Le jour où je me suis retrouvée connectée avec un drôle de petit smiley qui disait s’appeler Audrinn et qui était en fait mon Avatar… eh bien, j’ai été vraiment surprise.

Je n’ai jamais rencontré Hugo en chair et en os, ce qui est très courant chez les Adeptes. Cela ne l’a pas empêché de m’apprendre tout ce que je sais aujourd’hui en matière de magye. C’est lui qui m’a enseigné la théorie super-tordue de la Correspondance et ses applications (c’est sympa de se promener dans la rue les yeux fermés sans risquer de se manger un passant, un poteau ou une poubelle…), la perception du Prime, l’utilisation des Forces (Hiroshima dans son salon) ou encore la conception trinaire de l’informatique. Depuis ce temps-là, j’appartiens moi aussi à sa Tradition, et je dois dire que tout cela est une expérience vraiment fantastique. Franchement, j’aurais pas aimé me balader en robe de moine à la place.

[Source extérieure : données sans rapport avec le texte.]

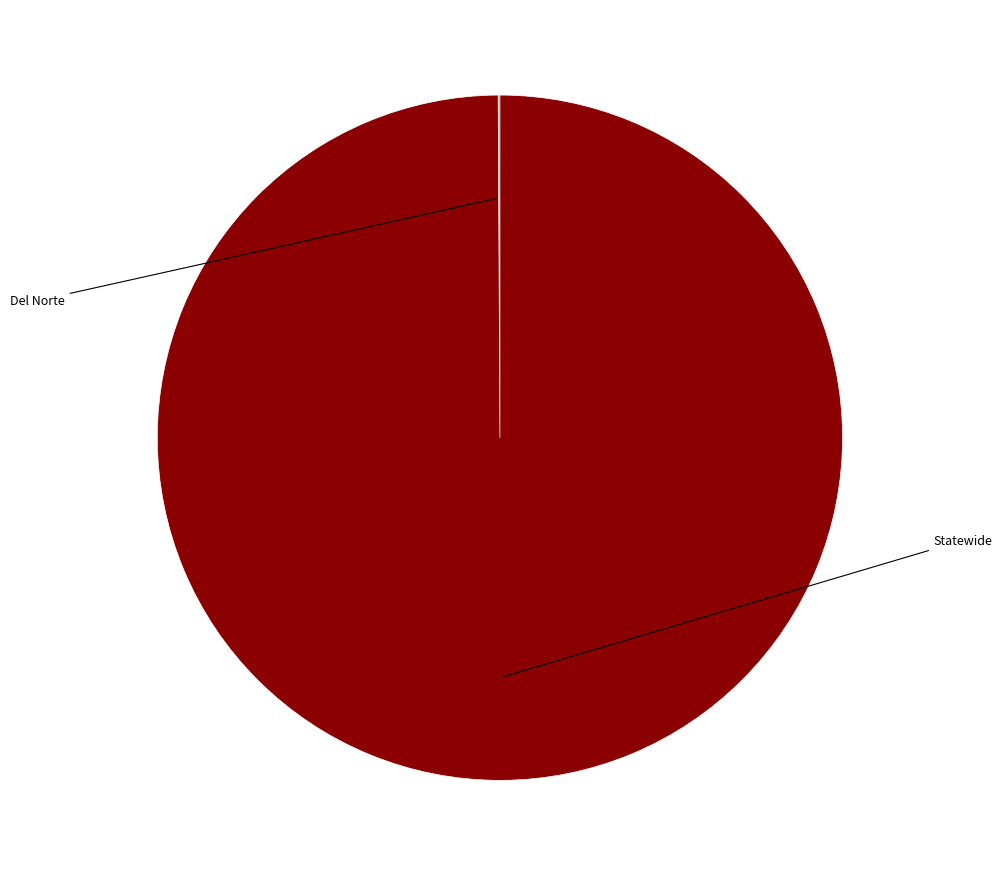

Does any single category account for the majority?

Yes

Evidemment, il existe des désagréments liés à l’usage de la Magye (la vraie magye, celle avec un Y et plein de majuscules), ce que m’a appris Hugo et que j’ai expérimenté par moi-même à mes dépens. Le jour où j’ai employé mon Trinité nouvellement acquis pour essayer de téléporter les bouquins posés sur l’étagère au-dessus de mon pieu et que Camille (toujours là au mauvais moment, la petite sœur) est entrée à l’improviste dans ma piaule, les bouquins me sont tombés sur le coin de la face, et l’étagère avec. Résultat d’une baffe de Mister Paradoxe quand on pratique la magye vulgaire devant un Dormeur. Pas cool.

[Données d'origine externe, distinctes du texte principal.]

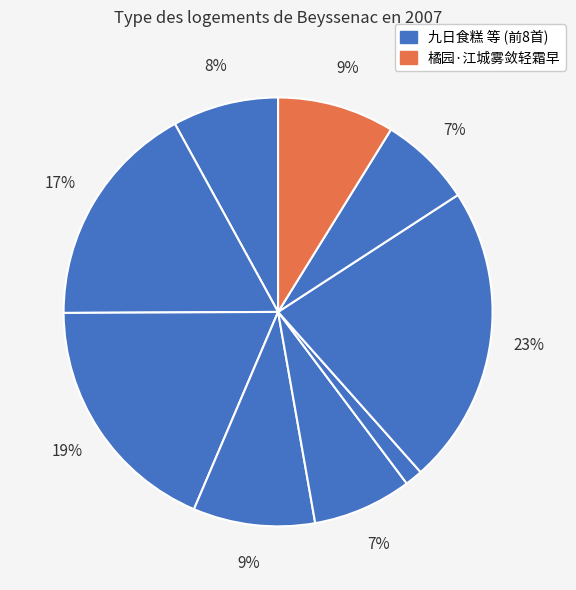

To the nearest percent, what is the difference between the largest and smallest slice percentages?

21%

Je sais bien, en quittant Paris, j’ai aussi laissé les potes mages que j’avais là-bas ; c’est vrai qu’on rigolait bien avec Kat et les jumeaux, avant que ça ne devienne un peu chaud pour eux à cause d’une bande de Technopolios. Mais au moins, à Strasbourg, je vis seule, et s’il me prend l’envie de chauffer mon café sans mettre de l’eau sur le feu, c’est moi que ça regarde (mais je l’ai quand même jamais fait quand je sortais encore avec Eric et qu’il venait pieuter le soir). Voilà pourquoi je me suis installée il y a deux ans dans notre joyeuse capitale européenne, à faire ma fac de math-info bien peinard le jour et à effectuer le soir mes petites expériences et autres applications plus ou moins magyques dans mon bureau. C’est fou ce qu’on en fait, des découvertes, avec de vieux claviers, une unité de PC, un énorme fatras de fils en tous genre et une bonne dose de Quintessence pour assaisonner le tout. C’est presque aussi expérimental que la bouffe du MacDo. Encore heureux que je sois pas une Ethergirl comme Kat, sinon j’aurais sans doute déjà fait tout péter.

J’en ai fait aussi des rencontres sympa, à Stras’, tombant même par le plus grand des hasards – quoique tout ce qui relève de la coïncidence se révèle parfois trop coïncidental à mon goût – sur un prof d’info, au premier semestre de l’an dernier, qui n’était autre que l’inénarrable Simon Kopaczek, le leader des AV du coin, planquant son Node au campus Descartes et recrutant même parmi les étudiants. Je le connaissais déjà par modem interposé, et je dois dire que je le trouvais cool, bien qu’il ne m’ait jamais convié à l’une de ses soirées virtuelles (mais Simon était un peu de l’autre bord, et c’est vrai que lesdites soirées avaient la réputation d’être particulièrement hot). C’est bizarre, quand même, d’avoir en cours le gars qui te cause de magye, le soir au coin du Trinité.

Quelque part, je me dis qu’il s’agissait vraiment d’une drôle de coïncidence.

Et maintenant, je suis toujours à Strasbourg, on est en novembre 1997, et je commence à me demander dans quelle merde je suis encore allée me fourrer.